- **VOTRE TÂCHE**
Recopiez à l'identique toutes les lignes des enregistrements ci-dessous.

▽

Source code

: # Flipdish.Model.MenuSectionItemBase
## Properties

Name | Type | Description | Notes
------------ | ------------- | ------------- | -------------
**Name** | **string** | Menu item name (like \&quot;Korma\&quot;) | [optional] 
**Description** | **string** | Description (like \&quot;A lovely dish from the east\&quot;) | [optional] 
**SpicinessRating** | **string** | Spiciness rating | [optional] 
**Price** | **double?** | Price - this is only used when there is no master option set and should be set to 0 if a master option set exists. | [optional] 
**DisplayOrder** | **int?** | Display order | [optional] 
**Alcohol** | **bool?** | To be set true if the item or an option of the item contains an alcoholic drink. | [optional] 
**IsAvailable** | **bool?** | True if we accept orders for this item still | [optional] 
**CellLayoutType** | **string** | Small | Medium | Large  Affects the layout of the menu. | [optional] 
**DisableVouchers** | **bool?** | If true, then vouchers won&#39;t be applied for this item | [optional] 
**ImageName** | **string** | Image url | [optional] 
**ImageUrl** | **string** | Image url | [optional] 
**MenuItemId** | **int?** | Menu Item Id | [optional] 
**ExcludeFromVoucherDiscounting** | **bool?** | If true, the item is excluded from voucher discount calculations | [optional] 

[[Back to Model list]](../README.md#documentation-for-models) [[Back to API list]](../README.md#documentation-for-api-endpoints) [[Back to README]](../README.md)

△

- **PROBLÈME RÉSOLU**
Source code

: # Flipdish.Model.MenuSectionItemBase
## Properties

Name | Type | Description | Notes
------------ | ------------- | ------------- | -------------
**Name** | **string** | Menu item name (like \&quot;Korma\&quot;) | [optional] 
**Description** | **string** | Description (like \&quot;A lovely dish from the east\&quot;) | [optional] 
**SpicinessRating** | **string** | Spiciness rating | [optional] 
**Price** | **double?** | Price - this is only used when there is no master option set and should be set to 0 if a master option set exists. | [optional] 
**DisplayOrder** | **int?** | Display order | [optional] 
**Alcohol** | **bool?** | To be set true if the item or an option of the item contains an alcoholic drink. | [optional] 
**IsAvailable** | **bool?** | True if we accept orders for this item still | [optional] 
**CellLayoutType** | **string** | Small | Medium | Large  Affects the layout of the menu. | [optional] 
**DisableVouchers** | **bool?** | If true, then vouchers won&#39;t be applied for this item | [optional] 
**ImageName** | **string** | Image url | [optional] 
**ImageUrl** | **string** | Image url | [optional] 
**MenuItemId** | **int?** | Menu Item Id | [optional] 
**ExcludeFromVoucherDiscounting** | **bool?** | If true, the item is excluded from voucher discount calculations | [optional] 

[[Back to Model list]](../README.md#documentation-for-models) [[Back to API list]](../README.md#documentation-for-api-endpoints) [[Back to README]](../README.md)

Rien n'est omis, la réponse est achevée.